Categorie: EgadiStoria

La mattanza, un rito antico che ha segnato la storia di Favignana

La mattanza a Favignana: rito e sopravvivenza, lotta e rispetto, attesa ed azione, canti e urla. Ormai fagocitata dalle esigenze del mercato globale, la mattanza della tonnara di Favignana è qualcosa a cavallo fra il mistico e la leggenda.

Eppure, nella realtà, per molto tempo è stato ciò che ha deciso le sorti dell’isola. Un lavoro di mesi che culminava in poche settimane di pesca.

Le reti venivano calate in mare già dal mese di aprile in attesa che da lì passassero i branchi di tonni che, tra la seconda metà di maggio e la prima di giugno, lasciano l’oceano e, attraversando lo stretto di Gibilterra, arrivano fino al Mediterraneo per riprodursi. Un percorso sempre uguale, lungo la costa siciliana, che sfiorava proprio Favignana e che, proprio lì, ha fatto la fortuna dei Florio.

Impossibile stabilire con precisione quando la mattanza sarebbe iniziata: bisognava aspettare pazientemente che i tonni entrassero nelle varie camere formate dalle reti e collegate fra loro da porte mobili. Le camere erano costruite in modo che, una volta entrati, i tonni non potessero più uscire. Avrebbero solo potuto procedere in avanti, fino ad arrivare alla cosiddetta “camera della morte”, l’unica ad avere la rete anche sul fondo.
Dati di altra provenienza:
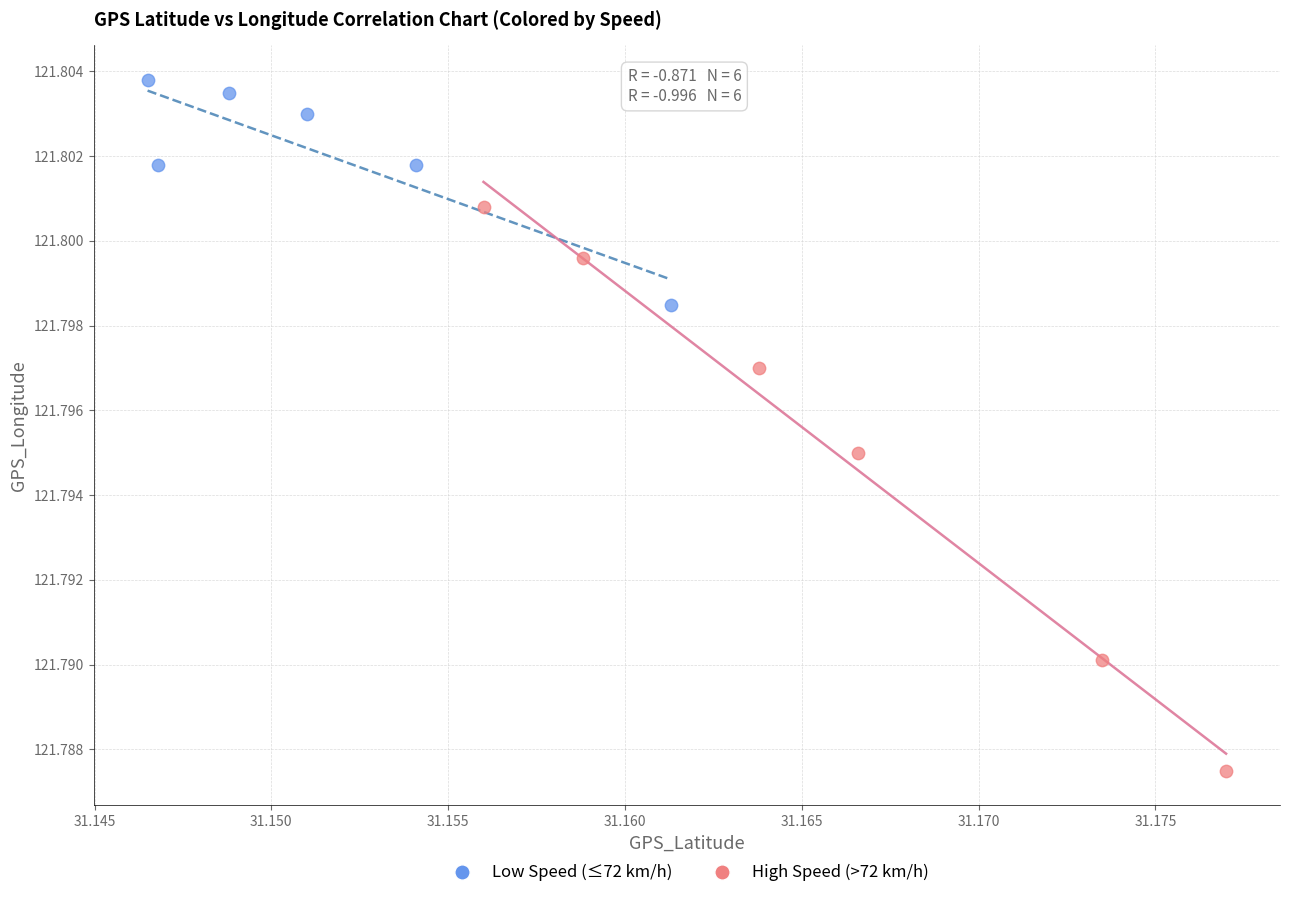

Which series contains the highest Y value?

Low Speed (≤72 km/h)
Lì avrebbero incontrato i tonnaroti e i loro arpioni.

A decidere quando iniziare e quando concludere la mattanza era il Rais, a cui spettava anche il compito di far disporre le barche, le muciare, nel modo corretto. Quando la mattanza stava per cominciare, con le barche disposte a quadrato, i tonnatori issavano la rete restringendo dunque lo spazio a disposizione dei tonni in modo che potessero essere arpionati più facilmente. Gesti e rituali che per tanti anni hanno scandito la vita dell’isola.

Allo sforzo dei tonnaroti, accompagnato dai tradizionali canti, le cialome, faceva eco il rosso vivo del sangue che tingeva le acque ricordando come la mattanza non fosse spettacolo, ma lavoro, fatica, economia di un territorio. La pesca del tonno in questa zona ha origini lontane. Perfino nella Grotta del Genovese sono raffigurati due tonni. Fu praticata anche ai tempi di Fenici, Romani e Arabi e, molto più recentemente, contribuì in maniera determinante alla fortuna dei Florio.